Knesset members, as well as Industry and Trade officials such as Yishai, have fought against the Wisconsin plan, known as Mehalev in Hebrew, claiming it is cruel toward the chronically unemployed and denies masses of people welfare payments. They charge the plan's economic model is that of a private business, whose profit is based on reducing welfare stipends and thus saving costs to the state.
The Dinur committee recommendations are expected to reflect Yishai's stance and reject the Finance Ministry's position by transfering responsibility for chronically unemployed adults 45 years of age and older to the Employment Service.
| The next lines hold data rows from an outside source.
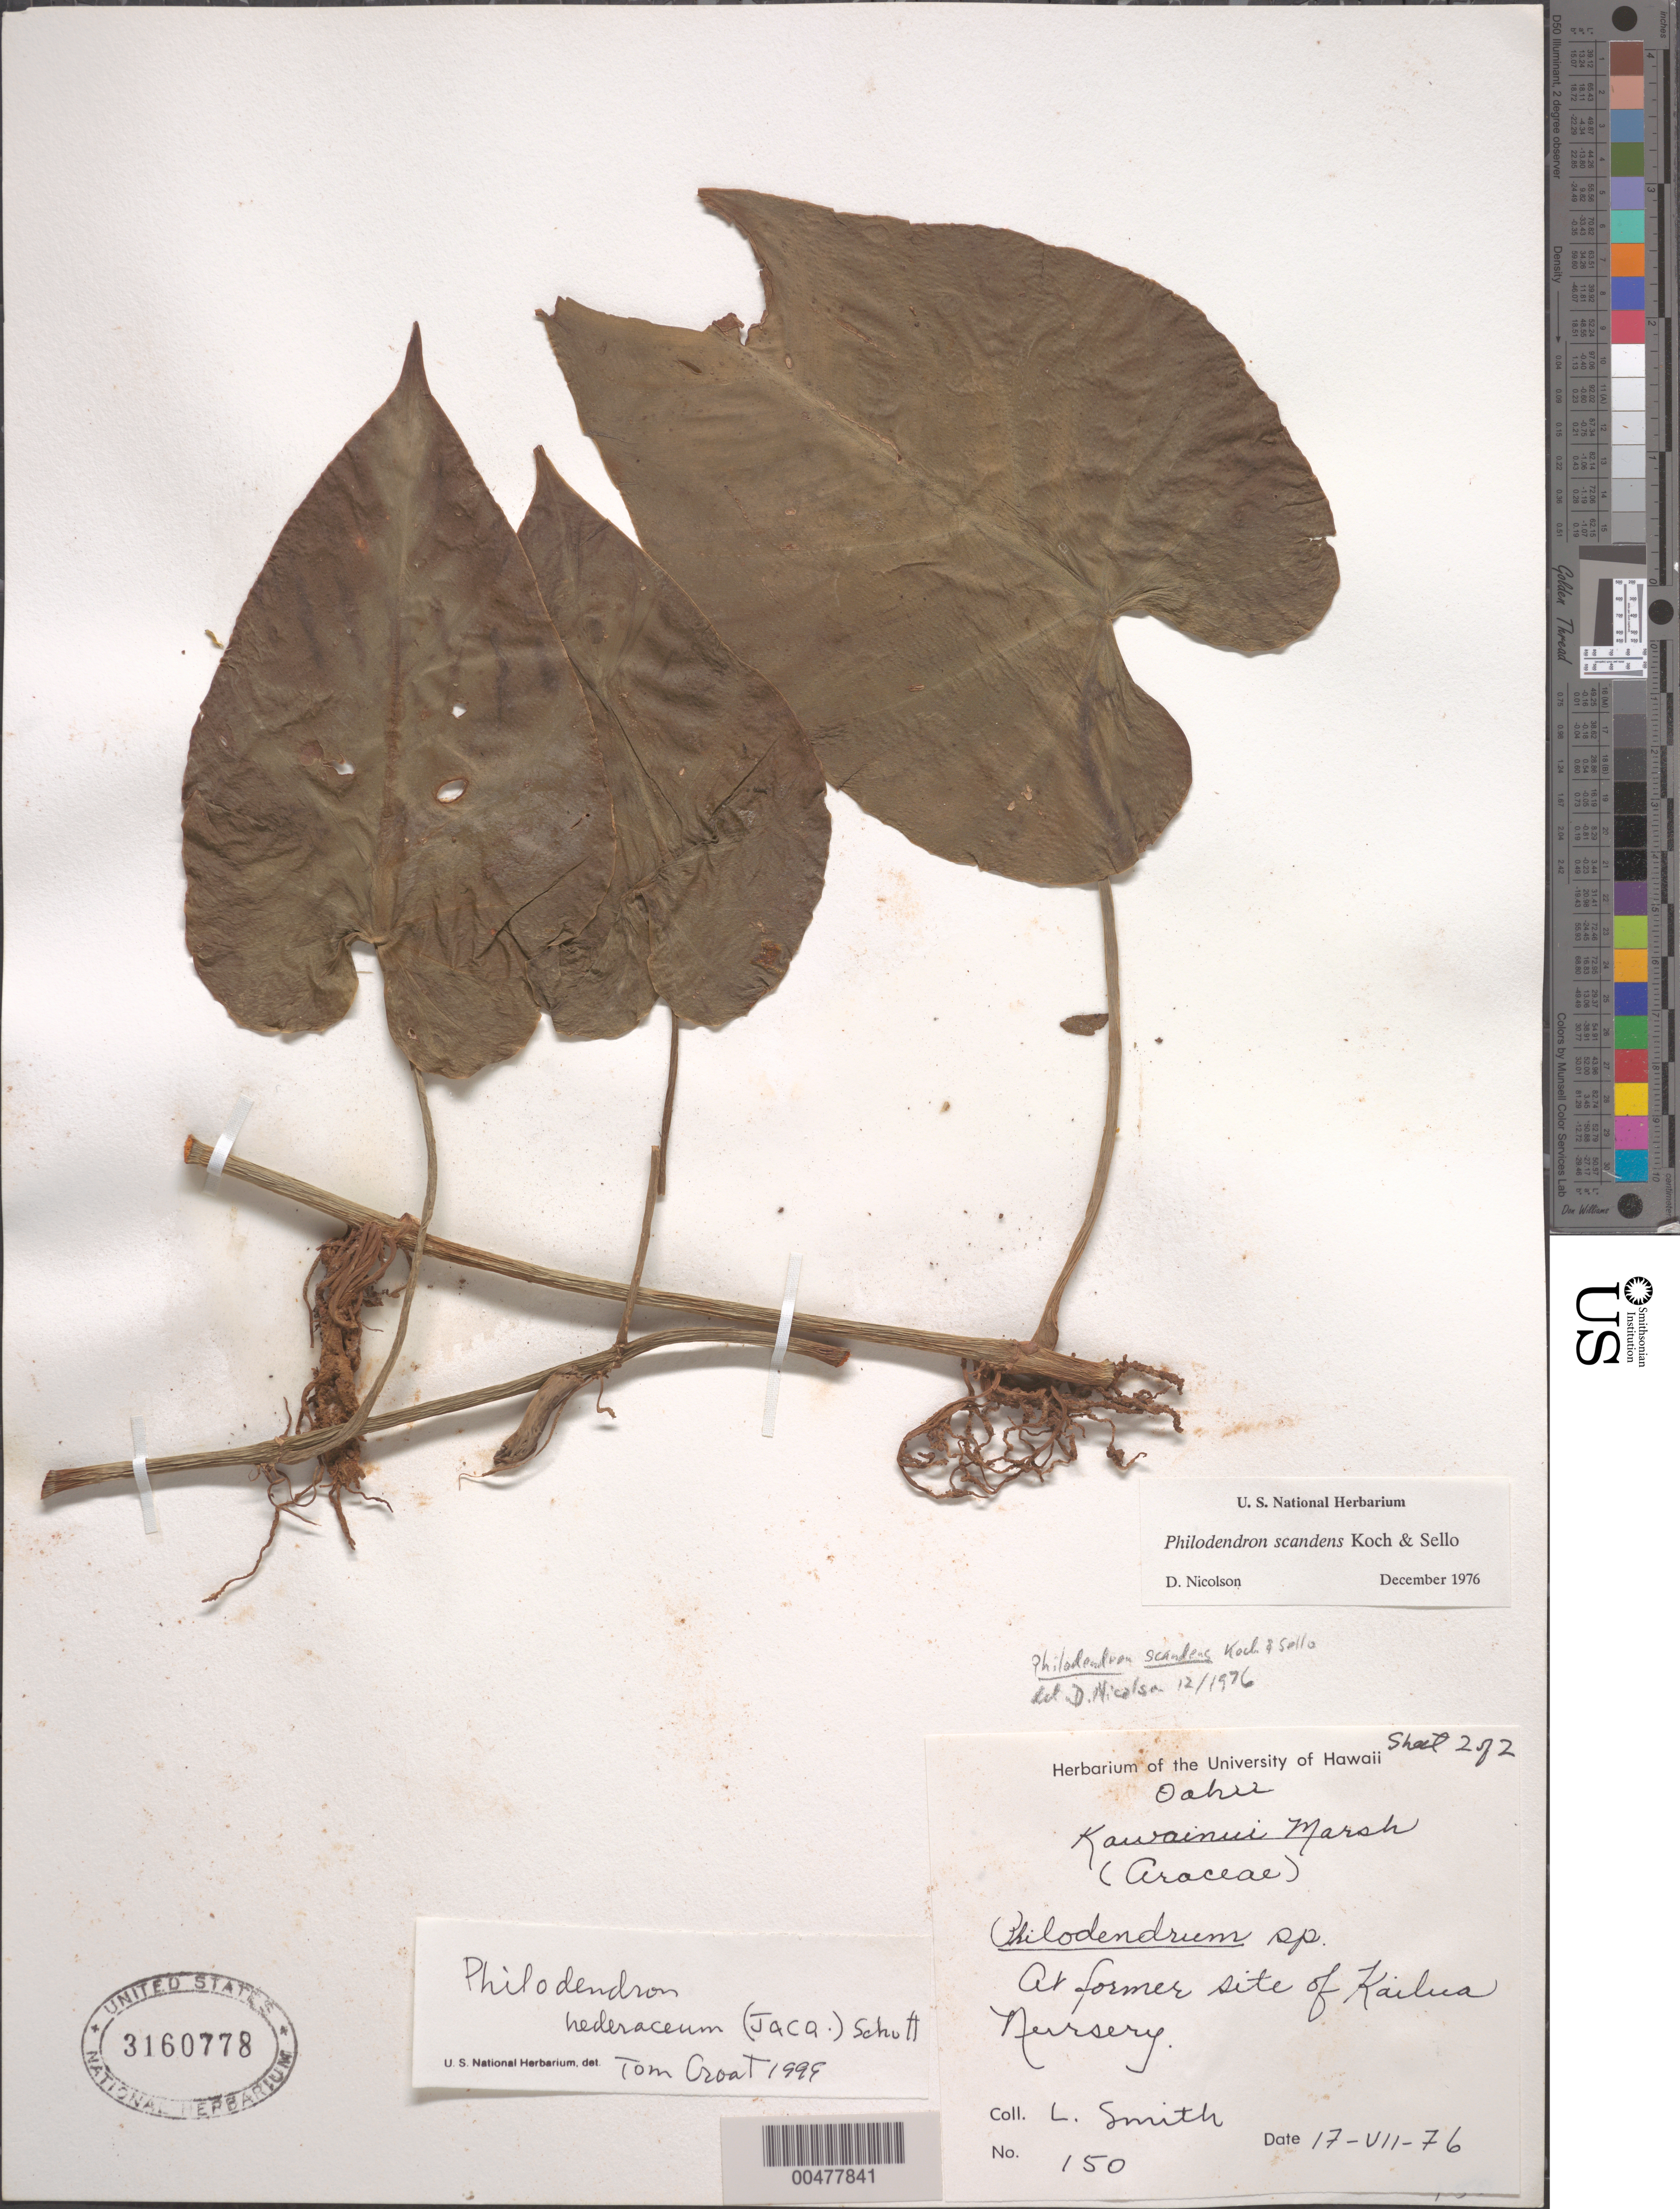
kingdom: Plantae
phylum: Tracheophyta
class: Liliopsida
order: Alismatales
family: Araceae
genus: Philodendron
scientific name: Philodendron hederaceum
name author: (Jacq.) Schott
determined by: Croat, Thomas B., Missouri Botanical Garden (MO)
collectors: L. Smith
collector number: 150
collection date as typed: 17 Jul 1976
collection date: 1976-07-17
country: United States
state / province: Hawaii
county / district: Honolulu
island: Oahu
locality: Kawainui Marsh, at former site of Kailua Nursery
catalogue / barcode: US 3160778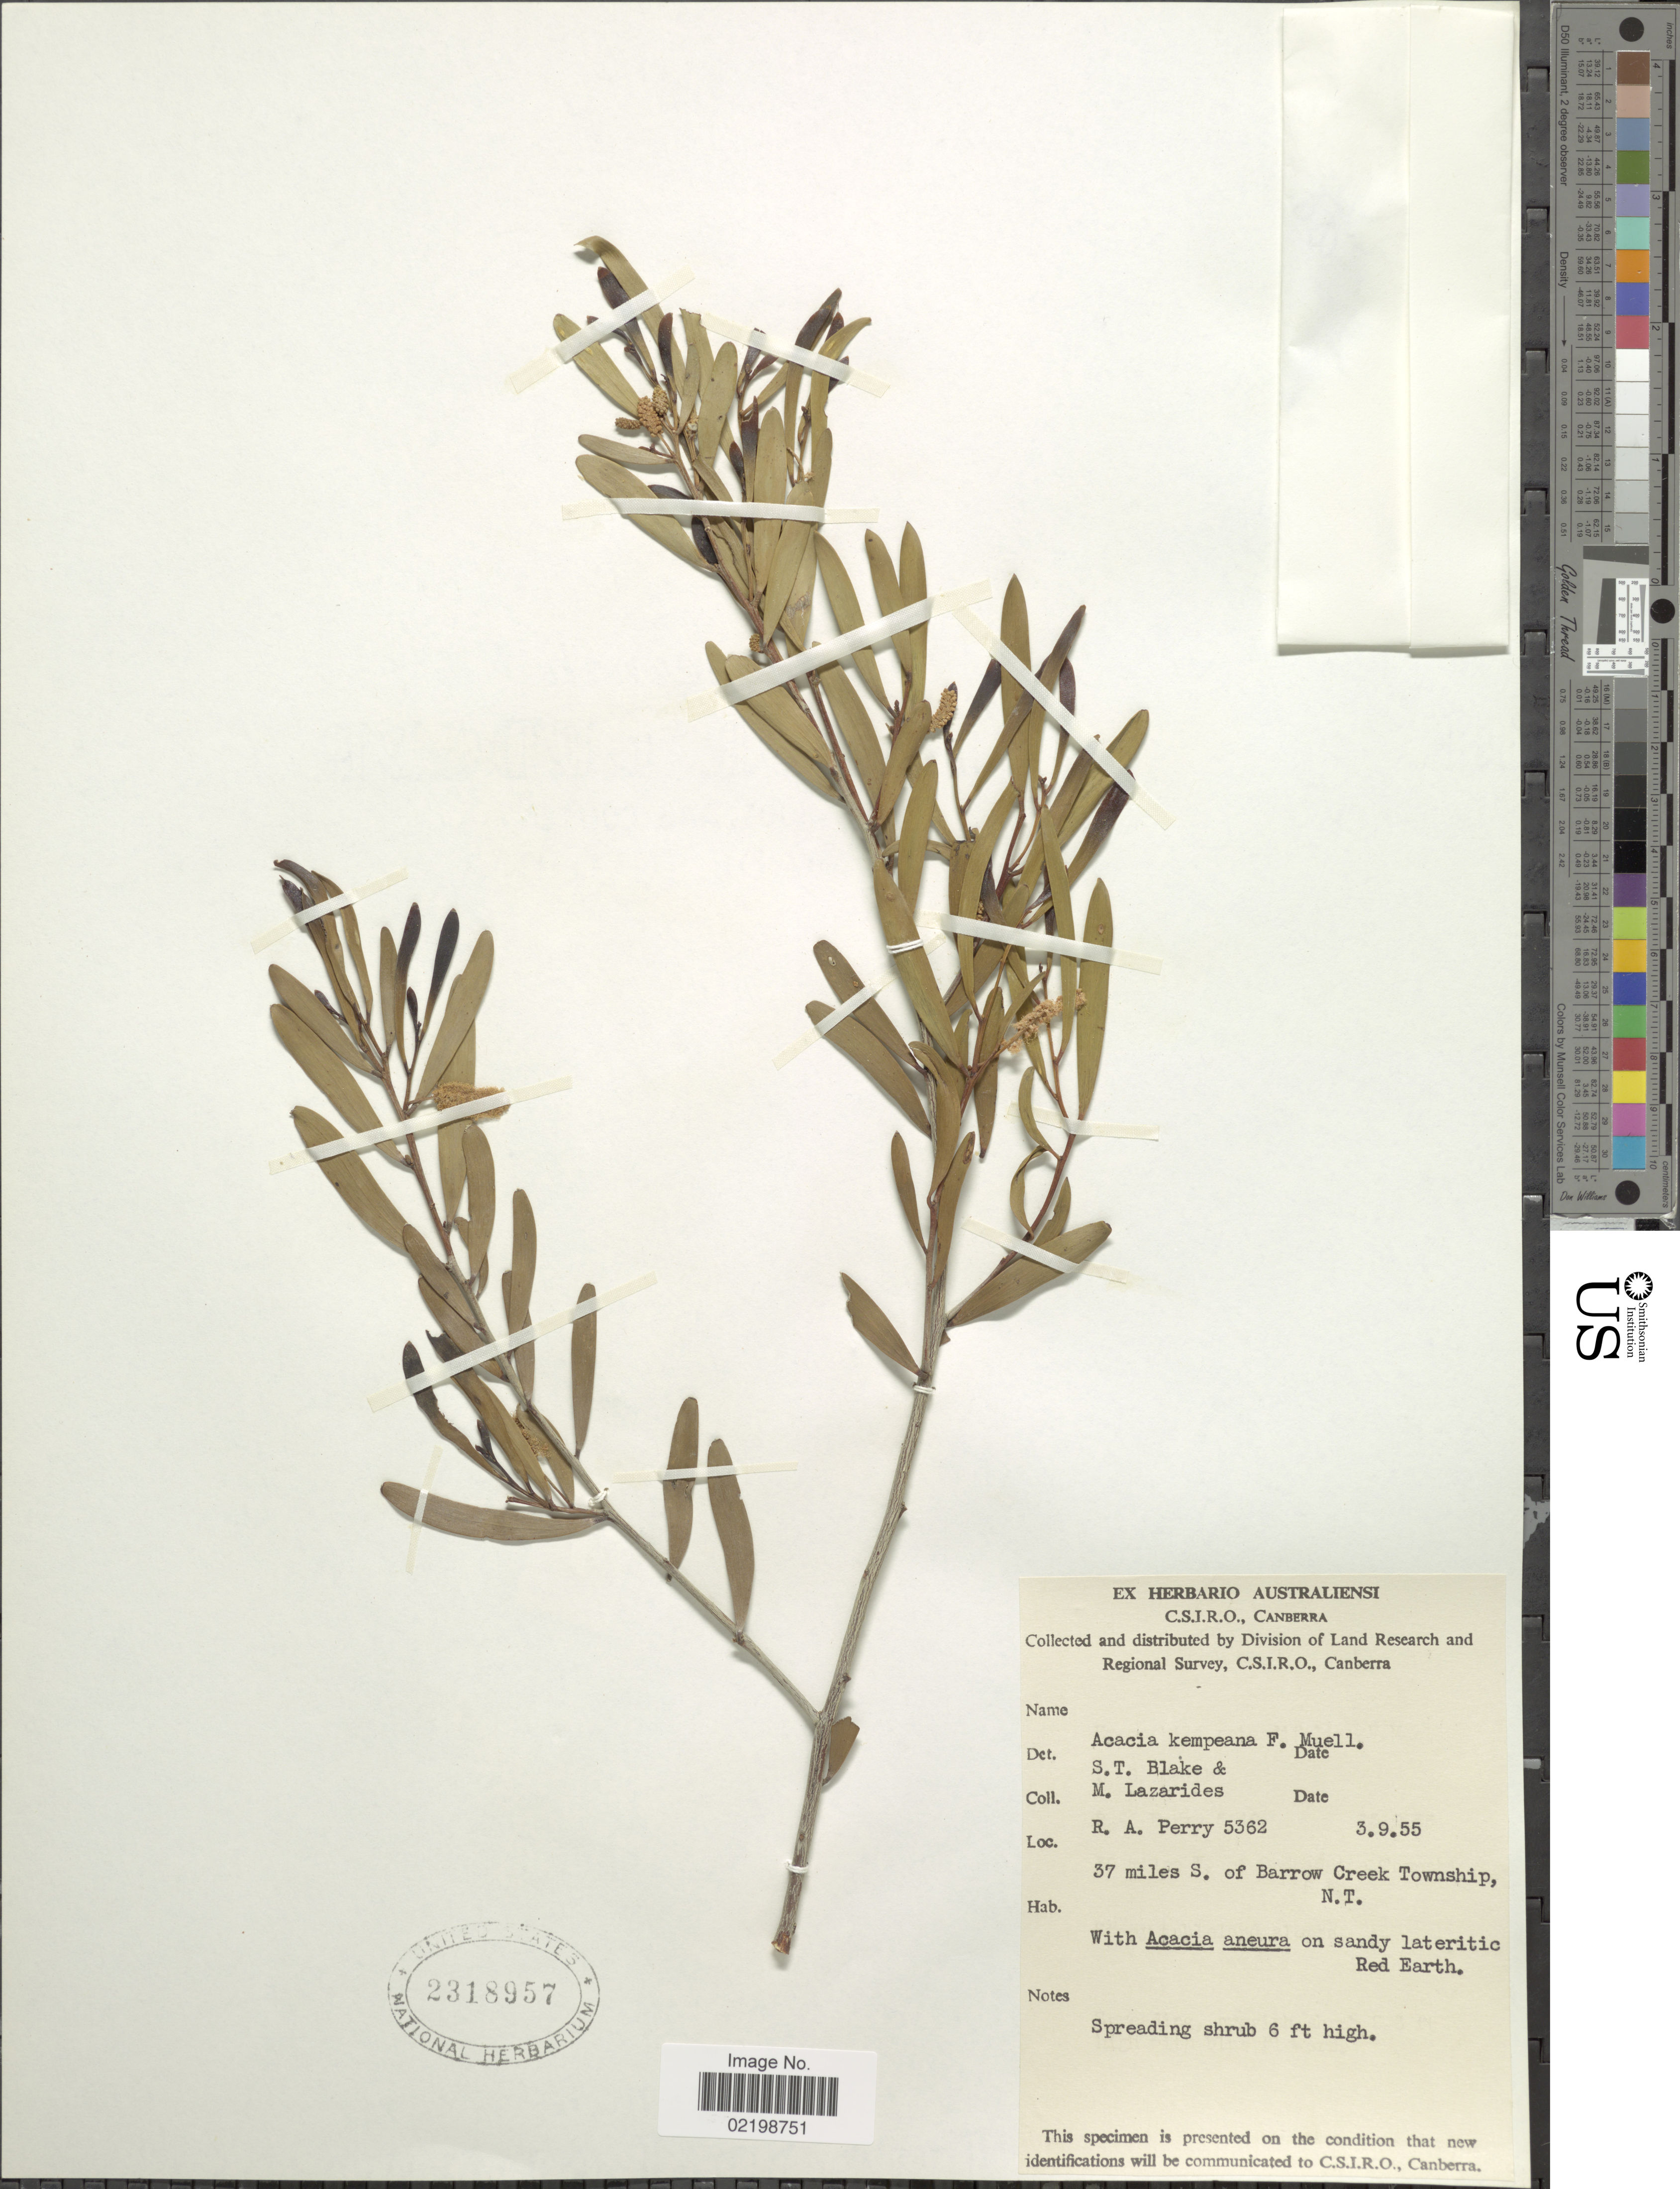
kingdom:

This age group comprises more than half of all current participants in the Wisconsin plan. The change is significant for individuals because the Employment Service requires the jobless to report just once a week for a brief amount of time, while the Wisconsin plan requires people to show up every day for a full day.
The committee leaves an opening to bring back the older unemployed into the plan after a professional training track has been built for them. However, approval of the track would require approval by the industry and trade minister.